Specifying What You Don't Want

Exclusions are as important as inclusions. If you're doing a logic review and ChatGPT keeps drifting into naming conventions, your prompt needs a negative constraint. Add a line like:

Do not comment on: variable naming, code style, missing docstrings, or anything covered by a linter. Focus only on correctness and security.

This isn't about being rude to the model — it's about protecting your attention. Every style comment ChatGPT produces is a line you read, evaluate, and discard. Excluding them upfront means the signal-to-noise ratio of the response is much higher.

Common Pitfalls to Avoid

Even with good prompt discipline, a few habits will consistently produce poor results.

• Pasting code without context and hoping for the best. ChatGPT doesn't know your codebase. Without context, it reviews the code as if it exists in isolation, which it never does.
• Asking for a review and a rewrite in the same prompt. These are separate tasks with different goals. Run them as separate sessions so the model stays focused on each.
• Accepting the first response as final. The first pass is always a starting point. Follow-up questions almost always surface something useful.
• Reviewing too much code in one go. Large pastes produce generic feedback. Keep each review to a function or a small set of related functions.
• Treating AI feedback as ground truth. ChatGPT can be confidently wrong, especially about framework-specific behavior or library internals. Verify any fix it suggests before merging.

Using ChatGPT Alongside Your Existing Review Process

AI code review works best as a pre-review step, not a replacement for human review. Before you open a pull request, run your changes through a focused ChatGPT session targeting your highest-risk concern. Fix what you find. Then open the PR for human review.

This pattern means your human reviewers spend less time catching obvious issues and more time on architecture, business logic, and team-specific concerns that ChatGPT can't access. It also means you arrive at the PR with more confidence in what you're shipping.

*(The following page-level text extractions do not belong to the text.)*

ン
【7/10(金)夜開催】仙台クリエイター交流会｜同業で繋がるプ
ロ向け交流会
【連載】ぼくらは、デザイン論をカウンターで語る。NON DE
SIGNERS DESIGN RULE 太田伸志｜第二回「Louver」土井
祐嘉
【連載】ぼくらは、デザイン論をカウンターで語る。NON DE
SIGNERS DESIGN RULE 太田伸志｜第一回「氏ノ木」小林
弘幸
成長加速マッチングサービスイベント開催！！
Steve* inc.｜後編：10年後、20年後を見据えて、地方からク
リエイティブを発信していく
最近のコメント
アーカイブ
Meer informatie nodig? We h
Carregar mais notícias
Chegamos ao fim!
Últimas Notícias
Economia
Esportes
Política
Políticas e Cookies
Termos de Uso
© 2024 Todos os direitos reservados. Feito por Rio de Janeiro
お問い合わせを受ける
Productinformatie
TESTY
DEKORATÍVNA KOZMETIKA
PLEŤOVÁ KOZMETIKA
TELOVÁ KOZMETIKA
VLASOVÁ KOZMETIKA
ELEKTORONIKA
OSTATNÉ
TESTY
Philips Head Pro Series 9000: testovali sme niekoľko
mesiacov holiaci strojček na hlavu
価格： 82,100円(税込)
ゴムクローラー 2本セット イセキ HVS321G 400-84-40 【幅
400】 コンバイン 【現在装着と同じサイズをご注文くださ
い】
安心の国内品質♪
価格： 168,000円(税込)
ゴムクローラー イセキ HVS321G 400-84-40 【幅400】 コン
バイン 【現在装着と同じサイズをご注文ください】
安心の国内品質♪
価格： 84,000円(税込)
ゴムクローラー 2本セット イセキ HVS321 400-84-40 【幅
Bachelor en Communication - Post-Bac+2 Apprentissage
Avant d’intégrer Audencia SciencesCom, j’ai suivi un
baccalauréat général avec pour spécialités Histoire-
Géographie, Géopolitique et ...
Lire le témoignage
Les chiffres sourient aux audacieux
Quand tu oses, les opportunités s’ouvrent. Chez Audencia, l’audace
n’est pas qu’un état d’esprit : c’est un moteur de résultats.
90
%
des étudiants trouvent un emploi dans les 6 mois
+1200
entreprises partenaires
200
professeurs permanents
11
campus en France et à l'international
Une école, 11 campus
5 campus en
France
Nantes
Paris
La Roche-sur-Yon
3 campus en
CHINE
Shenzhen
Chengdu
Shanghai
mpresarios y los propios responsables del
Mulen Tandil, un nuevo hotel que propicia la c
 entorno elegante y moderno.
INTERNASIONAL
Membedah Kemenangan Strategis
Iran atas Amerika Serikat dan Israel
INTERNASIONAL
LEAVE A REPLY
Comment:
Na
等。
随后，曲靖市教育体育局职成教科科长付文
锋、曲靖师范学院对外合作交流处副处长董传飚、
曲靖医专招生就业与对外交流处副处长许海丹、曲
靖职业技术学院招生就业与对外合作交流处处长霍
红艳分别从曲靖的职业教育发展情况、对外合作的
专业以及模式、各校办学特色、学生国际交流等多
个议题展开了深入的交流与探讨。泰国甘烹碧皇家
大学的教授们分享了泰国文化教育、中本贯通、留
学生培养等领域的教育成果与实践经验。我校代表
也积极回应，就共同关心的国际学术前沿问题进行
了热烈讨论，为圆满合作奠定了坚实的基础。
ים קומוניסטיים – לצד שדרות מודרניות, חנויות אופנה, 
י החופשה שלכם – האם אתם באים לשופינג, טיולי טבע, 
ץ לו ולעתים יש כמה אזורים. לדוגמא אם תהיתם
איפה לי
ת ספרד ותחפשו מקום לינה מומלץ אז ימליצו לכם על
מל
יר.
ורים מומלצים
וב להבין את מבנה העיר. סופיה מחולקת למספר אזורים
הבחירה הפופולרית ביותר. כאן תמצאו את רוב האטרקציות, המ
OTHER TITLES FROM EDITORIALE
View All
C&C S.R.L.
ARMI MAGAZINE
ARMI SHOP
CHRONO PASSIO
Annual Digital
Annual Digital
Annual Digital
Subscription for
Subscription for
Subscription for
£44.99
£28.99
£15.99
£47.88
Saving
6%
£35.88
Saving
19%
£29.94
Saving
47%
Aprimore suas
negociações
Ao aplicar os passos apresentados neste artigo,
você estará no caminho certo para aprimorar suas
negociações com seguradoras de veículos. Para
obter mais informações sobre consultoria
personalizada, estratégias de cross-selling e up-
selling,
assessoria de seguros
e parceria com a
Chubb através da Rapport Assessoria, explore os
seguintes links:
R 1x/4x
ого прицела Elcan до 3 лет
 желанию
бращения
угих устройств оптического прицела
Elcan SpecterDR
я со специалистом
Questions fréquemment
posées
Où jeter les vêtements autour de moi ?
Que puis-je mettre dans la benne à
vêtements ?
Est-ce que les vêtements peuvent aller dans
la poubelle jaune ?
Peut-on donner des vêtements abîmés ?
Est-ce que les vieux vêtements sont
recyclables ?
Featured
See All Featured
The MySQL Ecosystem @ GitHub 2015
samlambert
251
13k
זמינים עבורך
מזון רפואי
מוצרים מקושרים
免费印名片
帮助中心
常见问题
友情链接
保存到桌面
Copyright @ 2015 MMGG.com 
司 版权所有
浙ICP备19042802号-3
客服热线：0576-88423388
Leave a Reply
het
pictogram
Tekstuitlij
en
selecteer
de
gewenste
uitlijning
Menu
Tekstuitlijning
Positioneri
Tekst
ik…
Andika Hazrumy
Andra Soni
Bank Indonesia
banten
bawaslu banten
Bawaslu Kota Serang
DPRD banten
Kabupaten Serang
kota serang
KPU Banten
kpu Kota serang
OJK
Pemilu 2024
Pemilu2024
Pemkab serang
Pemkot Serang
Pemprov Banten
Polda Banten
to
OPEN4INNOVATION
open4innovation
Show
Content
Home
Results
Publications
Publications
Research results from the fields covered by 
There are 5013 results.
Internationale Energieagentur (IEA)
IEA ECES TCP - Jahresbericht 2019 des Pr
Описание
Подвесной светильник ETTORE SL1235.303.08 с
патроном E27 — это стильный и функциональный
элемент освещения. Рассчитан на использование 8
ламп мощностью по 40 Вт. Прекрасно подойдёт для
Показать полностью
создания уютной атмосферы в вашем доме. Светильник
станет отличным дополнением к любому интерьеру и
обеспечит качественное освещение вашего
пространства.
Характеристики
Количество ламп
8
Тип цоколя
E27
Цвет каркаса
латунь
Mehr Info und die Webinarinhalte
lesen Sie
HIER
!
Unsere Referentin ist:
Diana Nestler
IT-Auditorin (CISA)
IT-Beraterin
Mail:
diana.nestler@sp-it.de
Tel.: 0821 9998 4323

If your team uses a PR template, consider adding a short field: "AI review performed: yes/no, focus areas: ____". It creates a lightweight paper trail and nudges the habit without making it mandatory.

Wrapping Up

The gap between a useless AI code review and a useful one is almost entirely in how you ask. Here are the concrete steps to take from here:

1. Pick one function from your current project that carries real risk and run it through the security review template above.
2. Add a "do not comment on" line to every review prompt you write from now on.
3. Run at least one follow-up prompt after the initial response — specifically the one asking for a concrete example input that triggers each flagged issue.
4. Build a small prompt library for your team: a security template, a logic template, and a performance template that already include your stack and common context.
5. Verify every suggested fix against your framework's documentation before applying it. Trust but verify.

Better prompts take thirty extra seconds to write and save you hours of back-and-forth. Start with one review today.